JAVIER HIDALGO JIMÉNEZ

Javier Hidalgo Jiménez
Psychedelics researcher

TITLE
Significance of mammalian DMT: a 60-year-old debate.

ABSTRACT
N,N-dimethyltryptamine (DMT) is a potent psychedelic naturally produced by many plants and animals, including humans. Whether or not DMT is significant to mammalian physiology, especially within the central nervous system, is a debate that started in the early 1960s and continues to this day. Research on endogenous DMT is messy and controversial: this paper integrates historical and updated literature providing a comprehensive and intentionally honest overview of the state of the art.
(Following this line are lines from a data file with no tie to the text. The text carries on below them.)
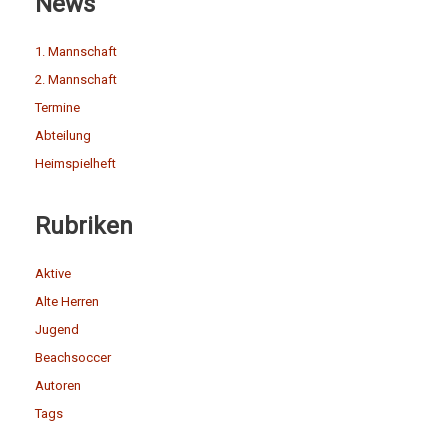
News
1. Mannschaft
2. Mannschaft
Termine
Abteilung
Heimspielheft
Rubriken
Aktive
Alte Herren
Jugend
Beachsoccer
Autoren
Tags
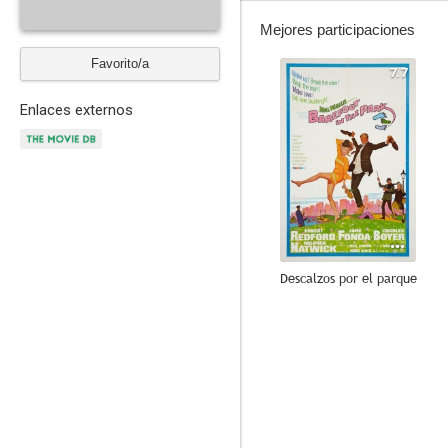
Mejores participaciones
Favorito/a
7.7
Enlaces externos
Descalzos por el parque
8.0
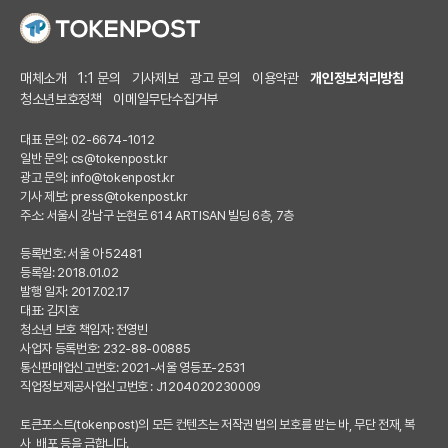
매체소개
1:1 문의
기사제보
광고 문의
이용약관
개인정보처리방침
청소년보호정책
이메일무단수집거부
대표 문의: 02-6674-1012
일반 문의:
cs@tokenpost.kr
광고 문의:
info@tokenpost.kr
기사 제보:
press@tokenpost.kr
주소: 서울시 강남구 논현로 614 ARTISAN 빌딩 6층, 7층
등록번호: 서울 아 52481
등록일: 2018.01.02
발행 일자: 2017.02.17
대표: 김지호
청소년 보호 책임자: 전영빈
사업자 등록번호: 232-88-00885
통신판매업신고번호: 2021-서울 영등포-2531
직업정보제공사업신고번호 : J1204020230009
토큰포스트(tokenpost)의 모든 컨텐츠는 저작권 법의 보호를 받는 바, 무단 전재, 복
사, 배포 등을 금합니다.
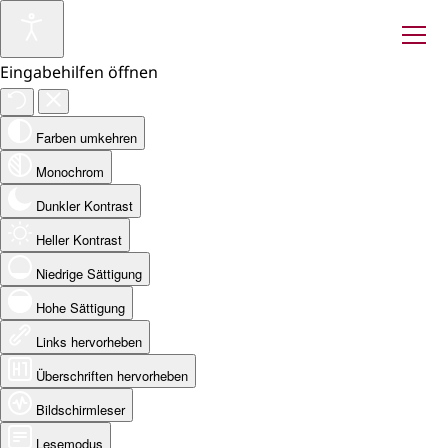
Eingabehilfen öffnen
Farben umkehren
Monochrom
Dunkler Kontrast
Heller Kontrast
Niedrige Sättigung
Hohe Sättigung
Links hervorheben
Überschriften hervorheben
Bildschirmleser
Lesemodus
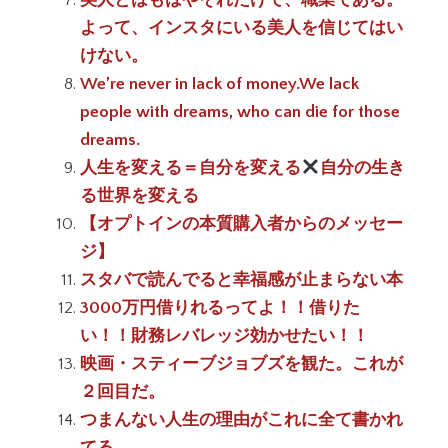
美人とはもはやそれだけで、職業である。
よって、インスタにいる美人を信じてはい
けない。
We’re never in lack of money.We lack
people with dreams, who can die for those
dreams.
人生を変える＝自分を変える
自分の生き
る世界を変える
【オプトインの本質購入者からのメッセー
ジ】
スタバで読んでると幸福感が止まらない本
3000万円借りれるってよ！！借りた
い！！財務レバレッジ効かせたい！！
映画・スティーブジョブズを観た。これが
２回目だ。
つまんない人生の理由がこれに全て書かれ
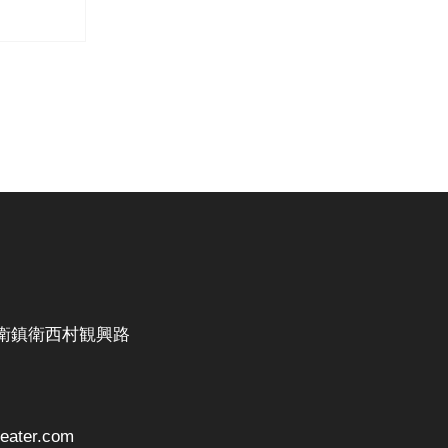
衛鎮衛西村観興路
ater.com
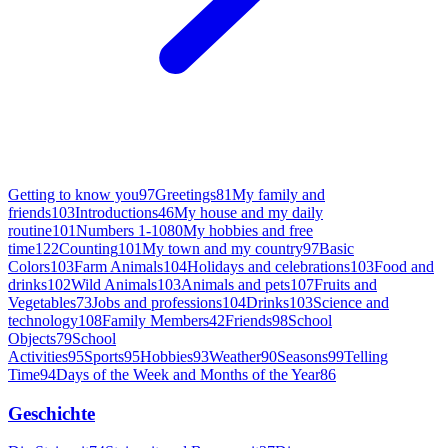
Getting to know you
97
Greetings
81
My family and
friends
103
Introductions
46
My house and my daily
routine
101
Numbers 1-10
80
My hobbies and free
time
122
Counting
101
My town and my country
97
Basic
Colors
103
Farm Animals
104
Holidays and celebrations
103
Food and
drinks
102
Wild Animals
103
Animals and pets
107
Fruits and
Vegetables
73
Jobs and professions
104
Drinks
103
Science and
technology
108
Family Members
42
Friends
98
School
Objects
79
School
Activities
95
Sports
95
Hobbies
93
Weather
90
Seasons
99
Telling
Time
94
Days of the Week and Months of the Year
86
Geschichte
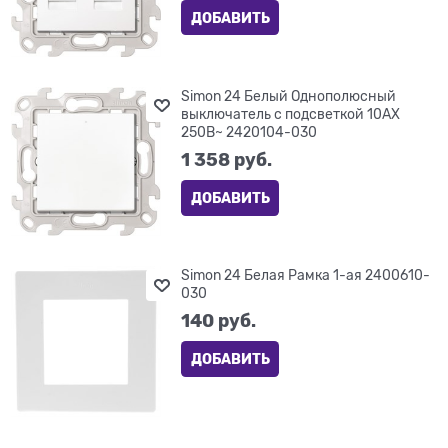
ДОБАВИТЬ
Simon 24 Белый Однополюсный
выключатель с подсветкой 10AX
250В~ 2420104-030
1 358
 руб.
ДОБАВИТЬ
Simon 24 Белая Рамка 1-ая 2400610-
030
140
 руб.
ДОБАВИТЬ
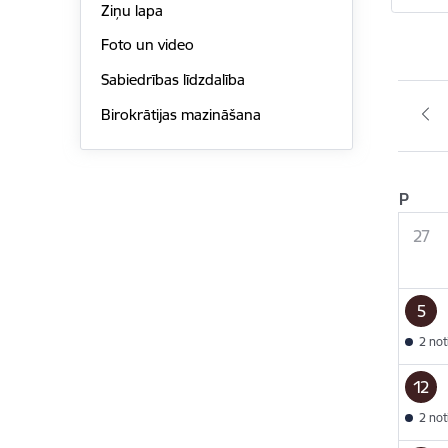
Ziņu lapa
Foto un video
Sabiedrības līdzdalība
Birokrātijas mazināšana
P
27
5
2 no
12
2 no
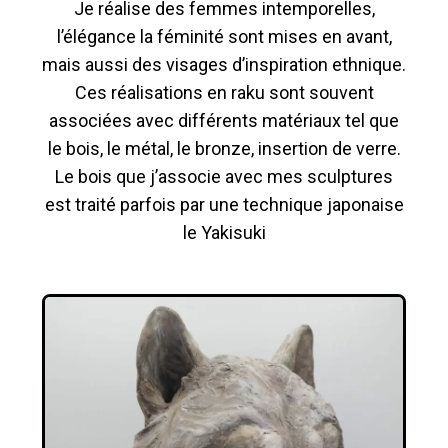
Je réalise des femmes intemporelles,
l’élégance la féminité sont mises en avant,
mais aussi des visages d’inspiration ethnique.
Ces réalisations en raku sont souvent
associées avec différents matériaux tel que
le bois, le métal, le bronze, insertion de verre.
Le bois que j’associe avec mes sculptures
est traité parfois par une technique japonaise
le Yakisuki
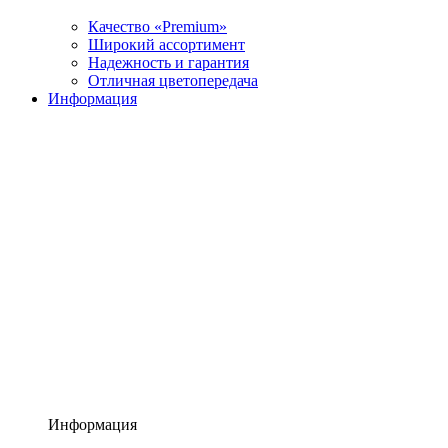
Качество «Premium»
Широкий ассортимент
Надежность и гарантия
Отличная цветопередача
Информация
Информация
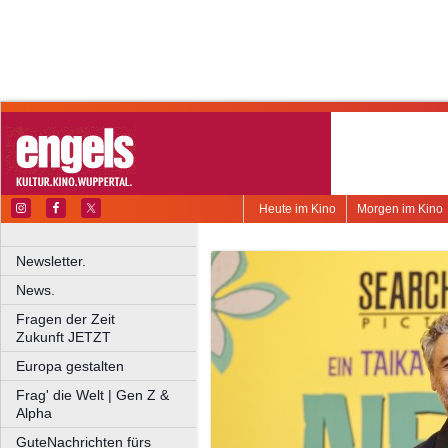
Heute im Kino
Morgen im Kino
Newsletter.
News.
Fragen der Zeit
Zukunft JETZT
Europa gestalten
Frag' die Welt | Gen Z &
Alpha
GuteNachrichten fürs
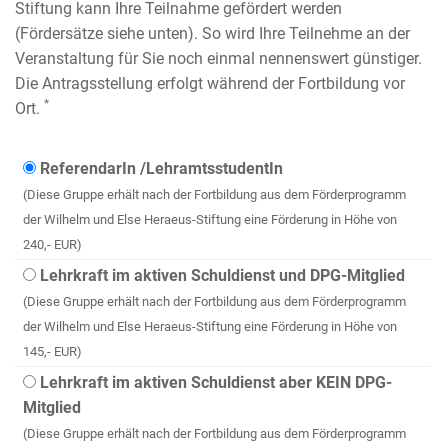
Stiftung kann Ihre Teilnahme gefördert werden
(Fördersätze siehe unten). So wird Ihre Teilnehme an der
Veranstaltung für Sie noch einmal nennenswert günstiger.
Die Antragsstellung erfolgt während der Fortbildung vor
*
Ort.
ReferendarIn /LehramtsstudentIn
(Diese Gruppe erhält nach der Fortbildung aus dem Förderprogramm
der Wilhelm und Else Heraeus-Stiftung eine Förderung in Höhe von
240,- EUR)
Lehrkraft im aktiven Schuldienst und DPG-Mitglied
(Diese Gruppe erhält nach der Fortbildung aus dem Förderprogramm
der Wilhelm und Else Heraeus-Stiftung eine Förderung in Höhe von
145,- EUR)
Lehrkraft im aktiven Schuldienst aber KEIN DPG-
Mitglied
(Diese Gruppe erhält nach der Fortbildung aus dem Förderprogramm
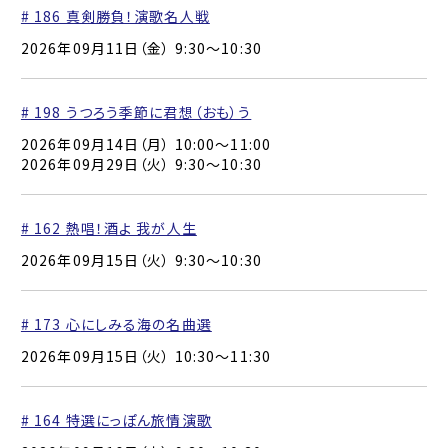
# 186 真剣勝負！演歌名人戦
2026年09月11日（金） 9:30〜10:30
# 198 うつろう季節に君想（おも）う
2026年09月14日（月） 10:00〜11:00
2026年09月29日（火） 9:30〜10:30
# 162 熱唱！酒よ 我が人生
2026年09月15日（火） 9:30〜10:30
# 173 心にしみる海の名曲選
2026年09月15日（火） 10:30〜11:30
# 164 特選にっぽん旅情演歌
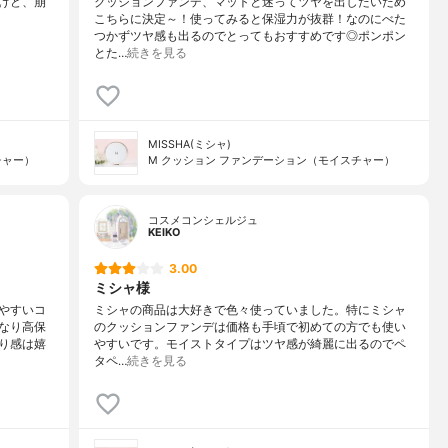
けど、崩
クッションファンデ、マットと迷ってツヤを出したいため
こちらに決定～！使ってみると保湿力が抜群！なのにべた
つかずツヤ感も出るのでとってもおすすめです◎ポンポン
とた…
続きを見る
MISSHA(ミシャ)
チャー）
M クッション ファンデーション（モイスチャー）
コスメコンシェルジュ
KEIKO
3.00
ミシャ様
やすいコ
ミシャの商品は大好きで色々使っていました。特にミシャ
なり高保
のクッションファンデは価格も手頃で初めての方でも使い
り感は嬉
やすいです。モイストタイプはツヤ感が綺麗に出るのでペ
タペ…
続きを見る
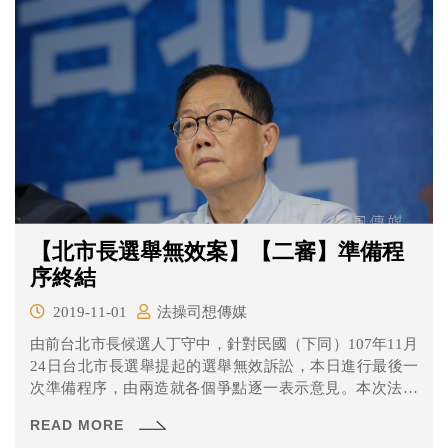
【北市長選舉無效案】【二審】準備程
序終結
2019-11-01
法操司想傳媒
由前台北市長候選人丁守中，針對民國（下同）107年11月
24日台北市長選舉提起的選舉無效訴訟，本日進行最後一
次準備程序，由兩造就各個爭點逐一表示意見。本次法官
有把整理過後的爭點投影出來，本次的爭點有哪些呢？一
READ MORE
起來看看吧！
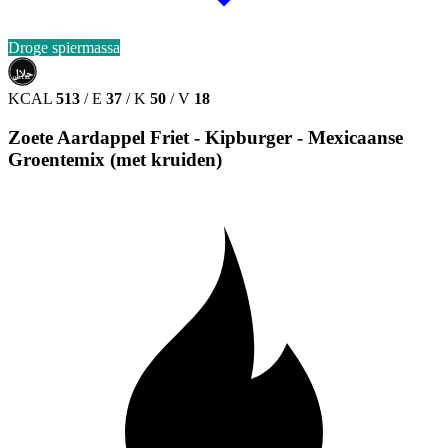
Droge spiermassa
حلال
HALAL
KCAL
513
/
E
37
/
K
50
/
V
18
Zoete Aardappel Friet - Kipburger - Mexicaanse
Groentemix (met kruiden)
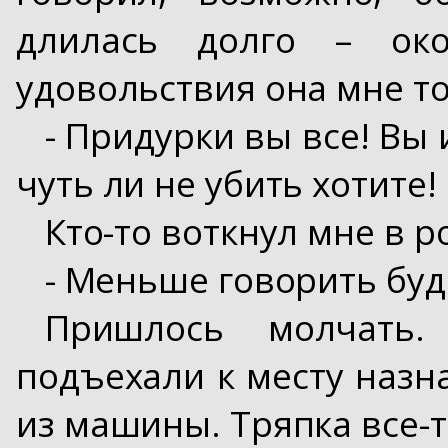
длилась долго – ок
удовольствия она мне т
- Придурки вы все! Вы
чуть ли не убить хотите!
Кто-то воткнул мне в ро
- Меньше говорить бу
Пришлось молчать.
подъехали к месту назн
из машины. Тряпка все-т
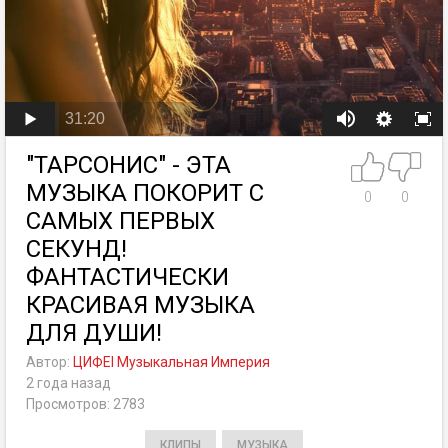
31:20
"ТАРСОНИС" - ЭТА
МУЗЫКА ПОКОРИТ С
0
0
САМЫХ ПЕРВЫХ
СЕКУНД!
ФАНТАСТИЧЕСКИ
КРАСИВАЯ МУЗЫКА
ДЛЯ ДУШИ!
Автор:
ЦИФЕI Музыкальная Империя
2 года назад
Просмотров: 2783
КЛИПЫ
МУЗЫКА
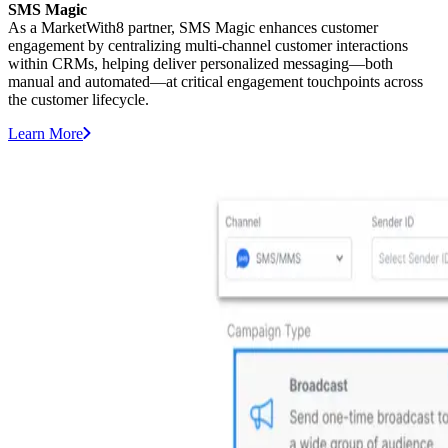
SMS Magic
As a MarketWith8 partner, SMS Magic enhances customer
engagement by centralizing multi-channel customer interactions
within CRMs, helping deliver personalized messaging—both
manual and automated—at critical engagement touchpoints across
the customer lifecycle.
Learn More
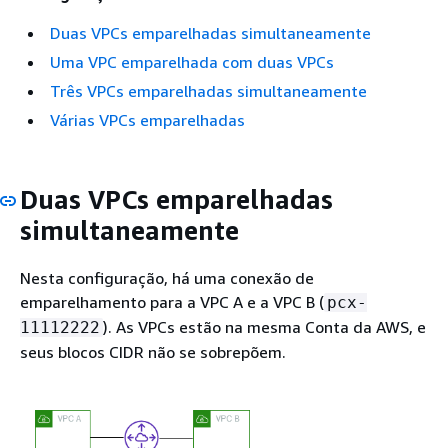
Duas VPCs emparelhadas simultaneamente
Uma VPC emparelhada com duas VPCs
Três VPCs emparelhadas simultaneamente
Várias VPCs emparelhadas
Duas VPCs emparelhadas
simultaneamente
Nesta configuração, há uma conexão de
emparelhamento para a VPC A e a VPC B (
pcx-
). As VPCs estão na mesma Conta da AWS, e
11112222
seus blocos CIDR não se sobrepõem.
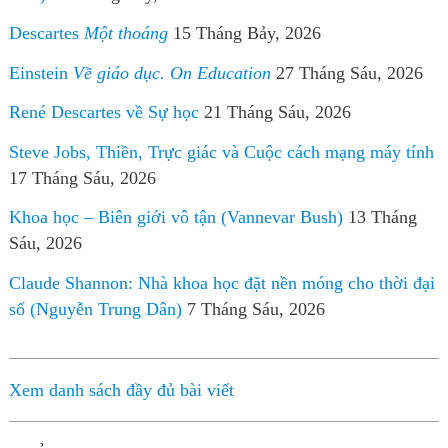
Descartes
Một thoáng
15 Tháng Bảy, 2026
Einstein
Về giáo dục. On Education
27 Tháng Sáu, 2026
René Descartes về Sự học
21 Tháng Sáu, 2026
Steve Jobs, Thiền, Trực giác và Cuộc cách mạng máy tính
17 Tháng Sáu, 2026
Khoa học – Biên giới vô tận (Vannevar Bush)
13 Tháng
Sáu, 2026
Claude Shannon: Nhà khoa học đặt nền móng cho thời đại
số (Nguyễn Trung Dân)
7 Tháng Sáu, 2026
Xem danh sách đầy đủ bài viết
Special attention is given to the most confrontational subjects of DMT’s biosynthesis, its storage in synaptic vesicles and the activation receptors like sigma-1. Less discussed topics like DMT's metabolic regulation under hypoxia or the biased activation of serotonin receptors are highlighted. It is concluded that most of the arguments dismissing endogenous DMT’s relevance are based on obsolete data or misleading assumptions. By contrast, data suggest that DMT can be a neurotransmitter and a neuromodulator with relevant functions to our physiology. To end speculation, future research is oriented and encouraged.

BIOGRAPHY
Javier Hidalgo Jiménez completed a degree in biomedical sciences at the Autonomous University of Barcelona. Having met Dr. José Carlos Bouso in the final year of his degree, he did an internship with ICEERS (International Center of Ethnobotanical Education, Research and Services) where he also met Genís Oña with whom he conducted a public health study on cannabis users that has been published recently. His final year thesis was published last July in the Journal of Psychopharmachology under the title “Significance of mammalian DMT: a 60-year-old debate”.